Aufgabe: Führen Sie den Bericht über die Konferenz der Geflüchteten im Anschluss an seinen letzten Satz fort.

══ Textauszug ══

Programm der Konferenz unter: http://refugeeconference.blogsport.eu/files/2016/02/program-overview_final_correct.pdf

Programm der Konferenz unter: http://refugeeconference.blogsport.eu/files/2016/02/program-overview_final_correct.pdf

Eine enorme Zahl von Workshops, Kunstausstellung, Rechtsberatung, Kinderprogramm und »Women‛s Space« waren bestens besucht und der größte Saal K6 war bei jeder der Podiumsveranstaltungen proppenvoll. Diese Veranstaltungen wurden je nach Thema und Podiumsteilnehmerinnen stets in bis zu sechs Sprachen simultan übersetzt und auf einen großen Bildschirm im Foyer übertragen. Die allgemeine Kongress-Sprache war Englisch. Von Anmeldung und Bettenbörse bis Pressestelle und Versorgung mit Essen für die teilnehmenden Refugees – alles funktionierte wunderbar. Dafür sorgten auch viele Helfer und Helferinnen aus der Unterstützungs-Szene, die inhaltliche Gestaltung der Konferenz lag ganz in der Verantwortung der Selbst-organisationen der Geflüchteten.

antifa sprach mit Ali Ahmed, einem der Sprecher der Gruppe Lampedusa in Hamburg. Ali stammt aus dem Sudan und gehört dort der Kommunistischen Partei an.

═══
══ Bereitgestellte Angaben ══

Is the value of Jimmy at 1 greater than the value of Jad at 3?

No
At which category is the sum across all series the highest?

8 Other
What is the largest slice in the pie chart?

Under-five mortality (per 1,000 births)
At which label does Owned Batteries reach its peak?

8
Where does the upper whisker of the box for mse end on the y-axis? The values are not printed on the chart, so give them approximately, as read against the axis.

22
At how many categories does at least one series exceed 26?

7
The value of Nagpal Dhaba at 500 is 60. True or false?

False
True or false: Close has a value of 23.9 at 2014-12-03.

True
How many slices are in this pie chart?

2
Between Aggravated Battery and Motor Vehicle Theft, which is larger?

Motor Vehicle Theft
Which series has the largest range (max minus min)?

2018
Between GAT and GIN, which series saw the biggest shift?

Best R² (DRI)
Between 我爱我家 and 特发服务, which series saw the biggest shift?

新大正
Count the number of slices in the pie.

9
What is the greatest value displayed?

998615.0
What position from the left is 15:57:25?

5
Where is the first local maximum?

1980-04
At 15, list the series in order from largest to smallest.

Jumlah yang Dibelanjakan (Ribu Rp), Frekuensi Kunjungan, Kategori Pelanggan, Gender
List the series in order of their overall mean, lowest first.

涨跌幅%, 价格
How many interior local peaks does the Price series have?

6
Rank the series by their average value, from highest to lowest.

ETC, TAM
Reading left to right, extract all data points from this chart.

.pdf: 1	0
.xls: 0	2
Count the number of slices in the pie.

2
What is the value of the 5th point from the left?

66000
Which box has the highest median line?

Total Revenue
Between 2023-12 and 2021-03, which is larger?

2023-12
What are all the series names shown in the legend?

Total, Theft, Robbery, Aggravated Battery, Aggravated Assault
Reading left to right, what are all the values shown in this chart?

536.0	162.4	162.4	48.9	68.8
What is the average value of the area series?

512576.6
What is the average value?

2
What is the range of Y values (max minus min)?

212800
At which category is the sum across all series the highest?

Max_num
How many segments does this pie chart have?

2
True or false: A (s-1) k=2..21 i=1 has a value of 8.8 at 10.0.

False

═══

Lösung:
antifa: Diese Konferenz zu organisieren, war eine riesige Herausforderung. Wie habt Ihr das geschafft?

Ali Ahmed: Wir waren im Juni 2015 in Hannover. Dort hatten die Freunde des Sudanesischen Protestcamps gemeinsam mit den Lampedusa-Gruppen aus Berlin und Hamburg eine Konferenz organisiert, um die Kommunikation zwischen den verschiedenen Gruppen von Geflüchteten auf eine neue Ebene zu bringen. Wir hatten dort mit 300 oder 400 Teilnehmenden gerechnet, es kamen dann bis zu 1.000 Personen. Schon dort hatten wir eine Kinderbetreuung organisiert, aber sonst war alles noch verbesserungsbedürftig: es war keine Presse da, wir hatten kaum Unterstützung von außen und praktisch kein Geld – wir konnten gerade mal für Essen sorgen. Vor allem gab es keine Beteiligung aus anderen Ländern. Trotzdem war das eine sehr ermutigende Sache: man trifft sich, man tauscht sich aus, man lernt voneinander und vor allem, Selbstorganisation ist eine Waffe im Kampf um unsere Rechte und die Vernetzung macht uns stärker.

antifa: So habt Ihr Mut gefasst, noch weiterzugehen?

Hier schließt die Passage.